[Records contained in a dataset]
<<<<

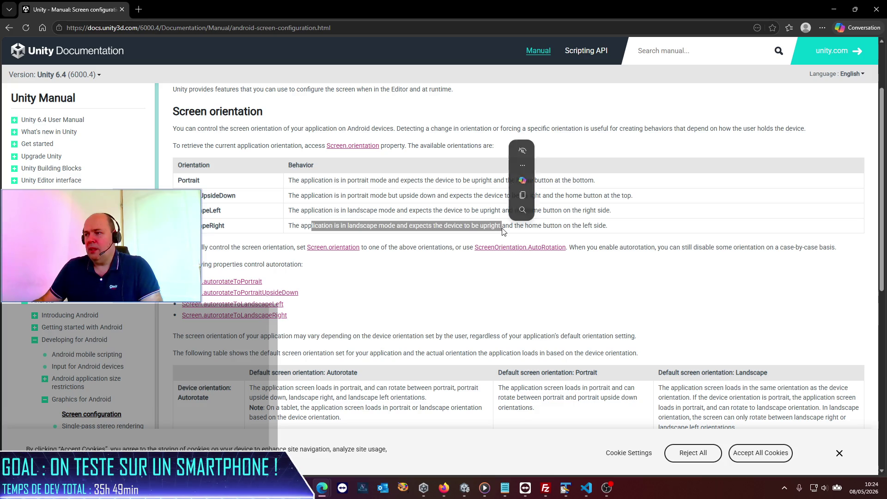
pyautogui.click(545, 226)
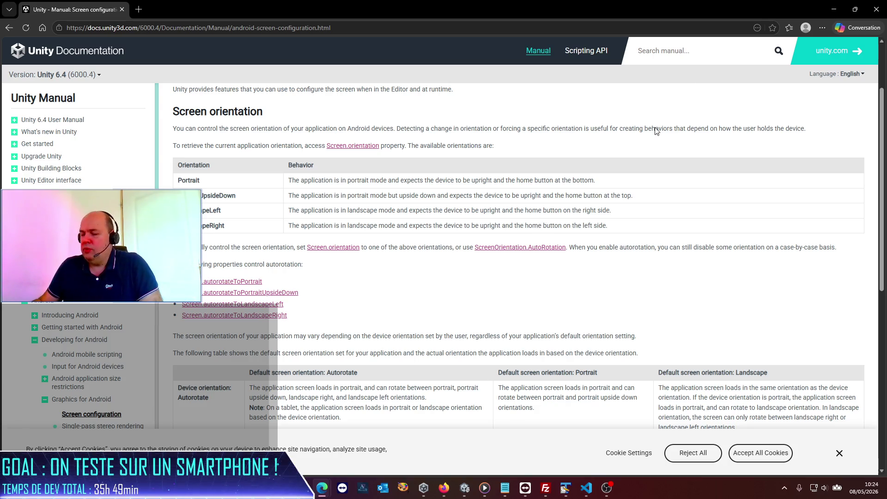
pyautogui.click(834, 9)
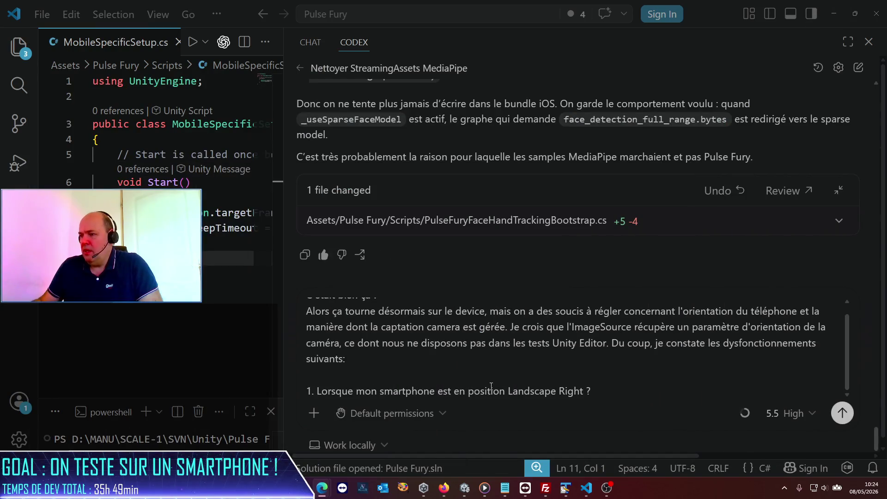
# Step: Change bug 1 to Landscape Left: hands' Y inverted, head rising when moving left before the camera
pyautogui.doubleClick(571, 391)
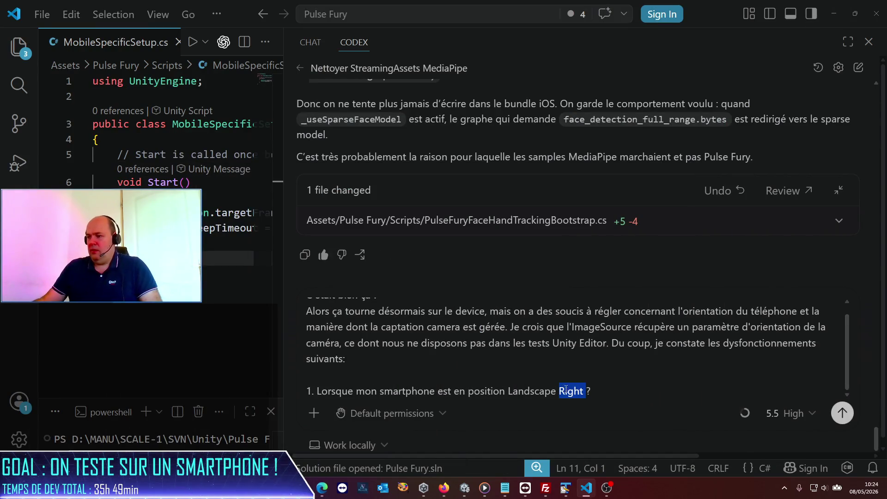
pyautogui.write('Left')
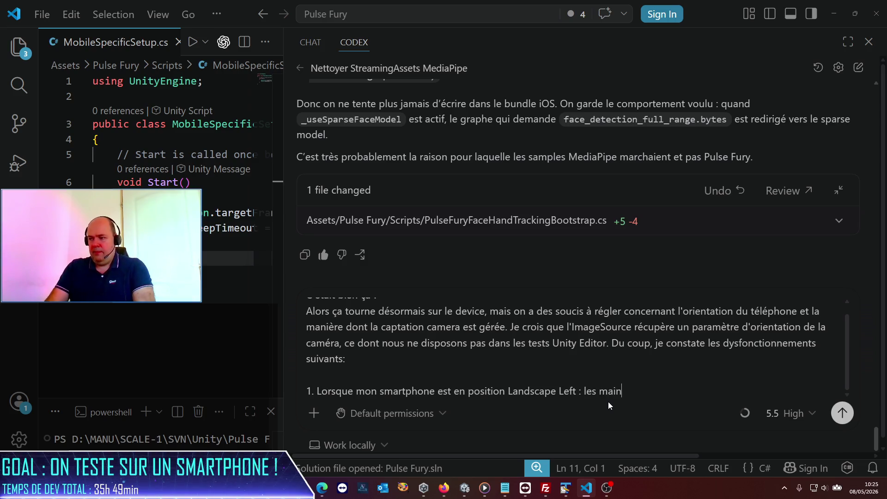
pyautogui.write('s ont u')
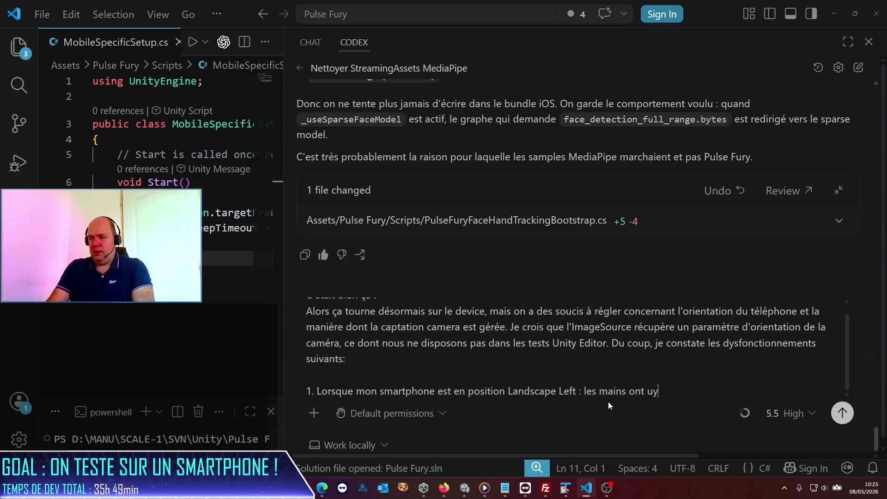
pyautogui.write('n Y inversé')
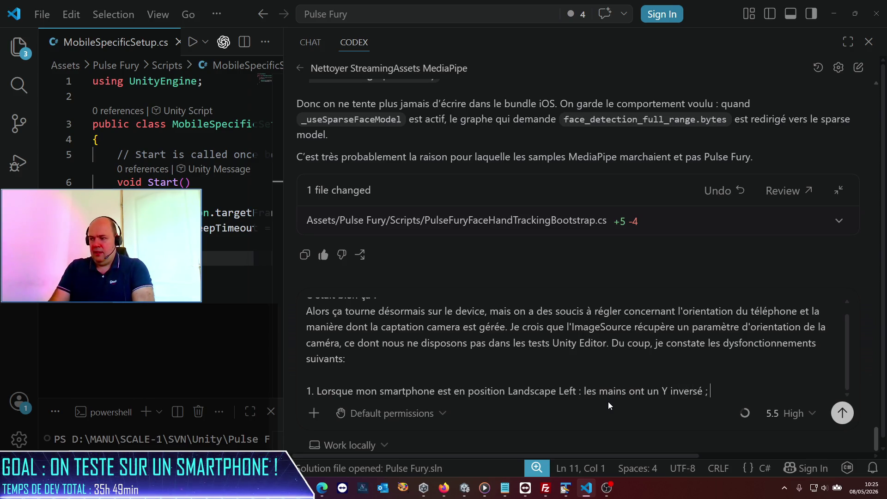
pyautogui.write(' et la tête')
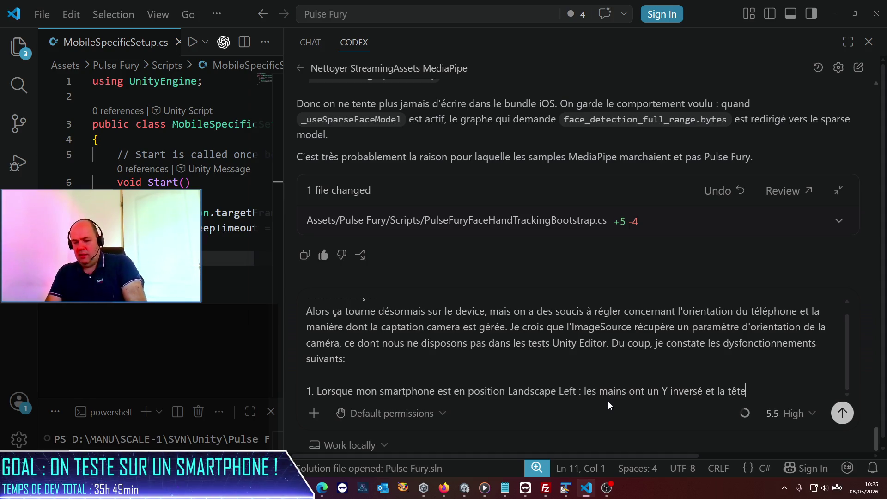
pyautogui.write('se déplan')
pyautogui.press('BackSpace')
pyautogui.write('ce vers le haut quand ')
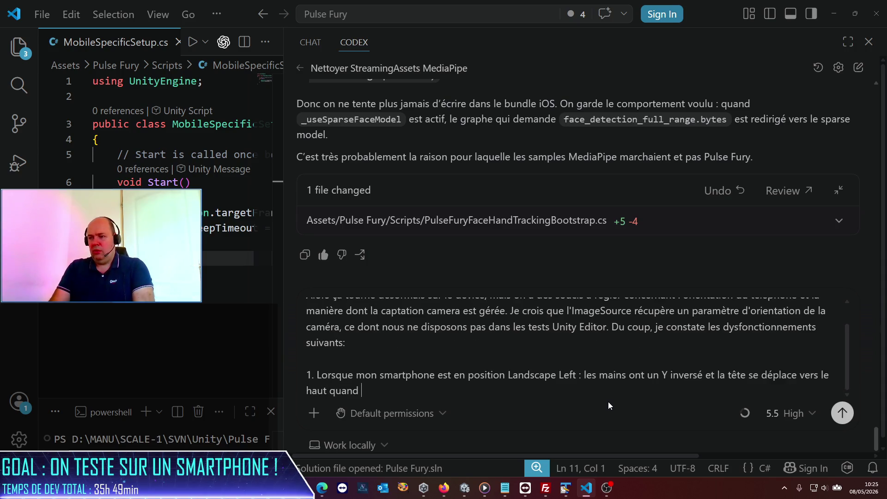
pyautogui.write('je me dé&pl')
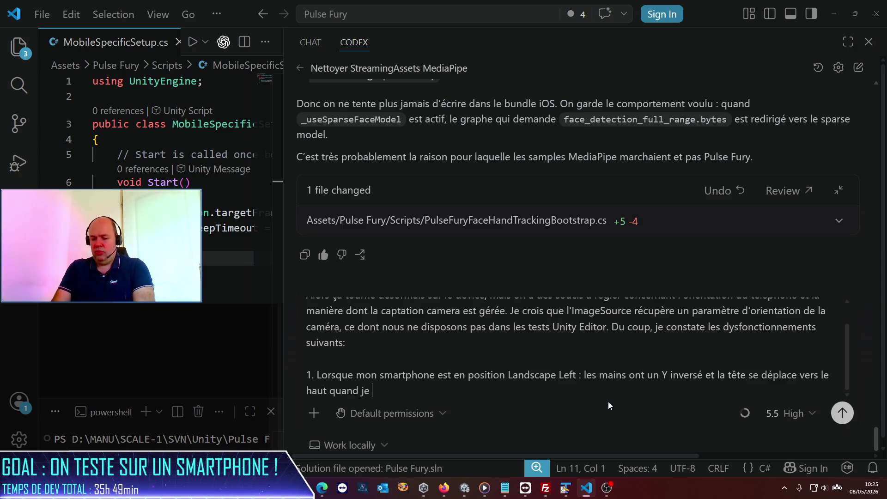
pyautogui.press('BackSpace')
pyautogui.press('BackSpace')
pyautogui.press('BackSpace')
pyautogui.write('place ')
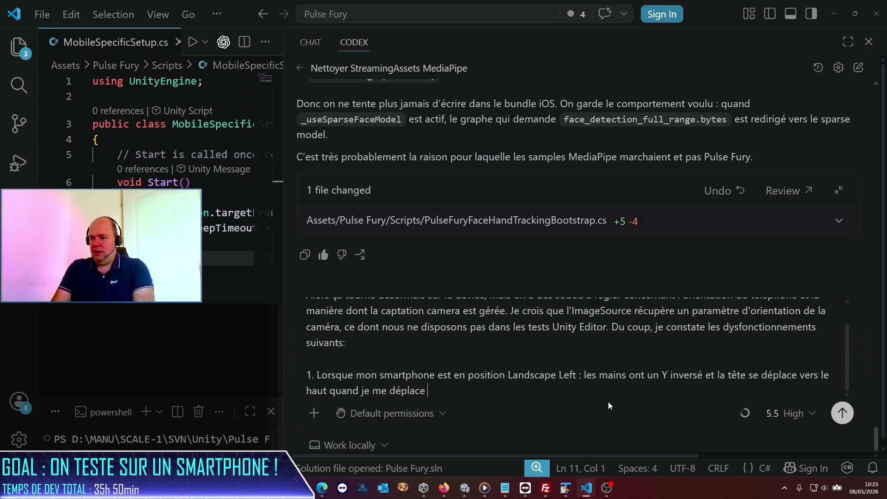
pyautogui.write('e dar')
pyautogui.press('BackSpace')
pyautogui.press('BackSpace')
pyautogui.write('evan')
pyautogui.press('BackSpace')
pyautogui.press('BackSpace')
pyautogui.press('BackSpace')
pyautogui.write('à gauche devant la')
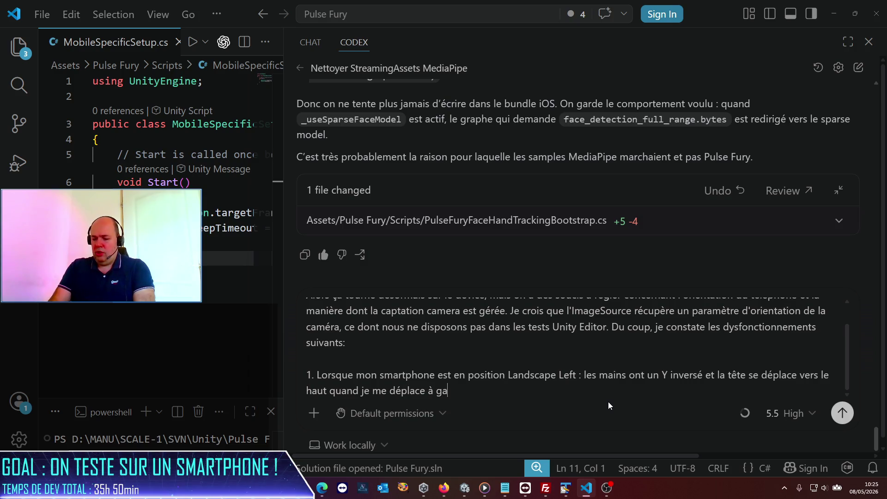
pyautogui.write(' caméra ; de plus, la vignette vidéo est en mirror gauche/droite')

>>>>

How to complete this task: The entries above should be retyped word for word, with all pictures omitted.

Response:
pyautogui.click(545, 226)
pyautogui.click(834, 9)
# Step: Change bug 1 to Landscape Left: hands' Y inverted, head rising when moving left before the camera
pyautogui.doubleClick(571, 391)
pyautogui.write('Left')
pyautogui.write('s ont u')
pyautogui.write('n Y inversé')
pyautogui.write(' et la tête')
pyautogui.write('se déplan')
pyautogui.press('BackSpace')
pyautogui.write('ce vers le haut quand ')
pyautogui.write('je me dé&pl')
pyautogui.press('BackSpace')
pyautogui.press('BackSpace')
pyautogui.press('BackSpace')
pyautogui.write('place ')
pyautogui.write('e dar')
pyautogui.press('BackSpace')
pyautogui.press('BackSpace')
pyautogui.write('evan')
pyautogui.press('BackSpace')
pyautogui.press('BackSpace')
pyautogui.press('BackSpace')
pyautogui.write('à gauche devant la')
pyautogui.write(' caméra ; de plus, la vignette vidéo est en mirror gauche/droite')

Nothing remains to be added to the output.